Rewrite the items below, replacing "Person at" with "Subject in box" everywhere and leaving everything else as it is. Omit the pictures from your answer.
------ EXERCISE INPUT
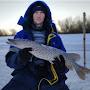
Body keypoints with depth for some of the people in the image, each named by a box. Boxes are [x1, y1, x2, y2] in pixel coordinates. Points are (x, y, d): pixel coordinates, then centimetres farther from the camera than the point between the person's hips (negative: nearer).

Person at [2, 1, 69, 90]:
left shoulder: (55, 37, 13)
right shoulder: (21, 35, 9)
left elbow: (65, 61, 14)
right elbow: (10, 60, 2)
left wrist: (61, 66, -10)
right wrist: (20, 57, -19)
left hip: (50, 75, 1)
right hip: (26, 75, -1)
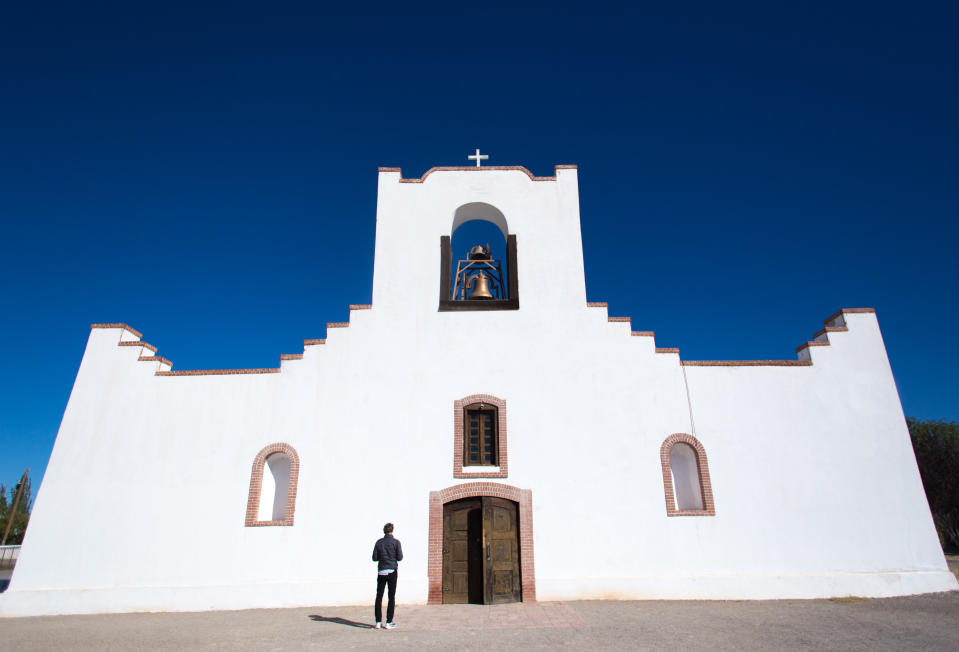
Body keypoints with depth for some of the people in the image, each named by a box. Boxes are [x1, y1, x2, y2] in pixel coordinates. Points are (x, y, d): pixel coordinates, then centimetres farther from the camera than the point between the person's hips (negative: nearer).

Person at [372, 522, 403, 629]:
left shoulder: (379, 542, 4)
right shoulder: (396, 542, -5)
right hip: (392, 571, -3)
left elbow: (374, 558, 4)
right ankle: (389, 622, 3)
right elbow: (400, 558, -5)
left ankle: (378, 622, 7)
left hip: (381, 571, 3)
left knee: (379, 597, 8)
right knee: (392, 597, 3)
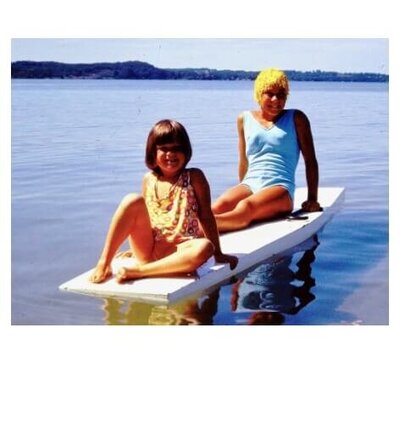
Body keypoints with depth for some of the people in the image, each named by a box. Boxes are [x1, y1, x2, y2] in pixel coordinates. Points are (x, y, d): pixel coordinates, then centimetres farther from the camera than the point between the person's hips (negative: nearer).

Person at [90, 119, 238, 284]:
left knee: (204, 248, -37)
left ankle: (139, 270, -32)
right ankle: (104, 264, -22)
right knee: (133, 200, -19)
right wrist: (136, 246, 22)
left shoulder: (194, 177, -1)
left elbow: (206, 216, -1)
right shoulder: (149, 180, 8)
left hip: (178, 250, -2)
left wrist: (218, 254, 1)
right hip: (148, 248, 2)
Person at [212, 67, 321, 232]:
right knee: (217, 208, -33)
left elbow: (310, 160, 10)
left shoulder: (296, 119, 12)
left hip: (280, 188, -4)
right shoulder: (245, 119, 17)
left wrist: (312, 198, 3)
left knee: (245, 208, -39)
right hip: (249, 184, 4)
------------
**EXPECTED ANSWER**
Body keypoints with depth for some of the people in the image, each named by a box. Boxes are [x1, y1, x2, y2] in pixel coordinates. Points are (x, y, d): pixel coordinates, then centimetres farther from the camera than the point between the person's hips (negative: nearer).

Subject in box [2, 1, 69, 90]:
left shoulder: (55, 37, 13)
right shoulder: (21, 35, 9)
left elbow: (65, 61, 14)
right elbow: (10, 60, 2)
left wrist: (61, 66, -10)
right wrist: (20, 57, -19)
left hip: (50, 75, 1)
right hip: (26, 75, -1)
Body keypoints with depth for some of the people in the image, each named by a box. Boxes are [x1, y1, x2, y2] in pixel coordinates. Points are (x, y, d): pixel coordinates, then centimetres farther from the camera than the point between the person's hips (negative: nearer).

Subject in box [372, 522, 403, 629]:
left shoulder: (379, 542, 4)
right shoulder: (396, 542, -5)
right hip: (392, 571, -3)
left elbow: (374, 558, 4)
right ankle: (389, 622, 3)
right elbow: (400, 558, -5)
left ankle: (378, 622, 7)
left hip: (381, 571, 3)
left knee: (379, 597, 8)
right knee: (392, 597, 3)
Body keypoints with depth for some of the people in the image, each named by a box. Boxes are [x1, y1, x2, y2] in pixel coordinates. Points are (x, y, d): pixel coordinates, then centimetres farther from the camera than the point between the person's hips (negative: nearer).

Subject in box [90, 119, 238, 284]:
left knee: (204, 248, -37)
left ankle: (139, 270, -32)
right ankle: (104, 264, -22)
right knee: (133, 200, -19)
right wrist: (136, 246, 22)
left shoulder: (194, 177, -1)
left elbow: (206, 216, -1)
right shoulder: (149, 180, 8)
left hip: (178, 250, -2)
left wrist: (218, 254, 1)
right hip: (148, 248, 2)
Subject in box [212, 67, 321, 232]:
right knee: (217, 208, -33)
left elbow: (310, 160, 10)
left shoulder: (296, 119, 12)
left hip: (280, 188, -4)
right shoulder: (245, 119, 17)
left wrist: (312, 198, 3)
left knee: (245, 208, -39)
right hip: (249, 184, 4)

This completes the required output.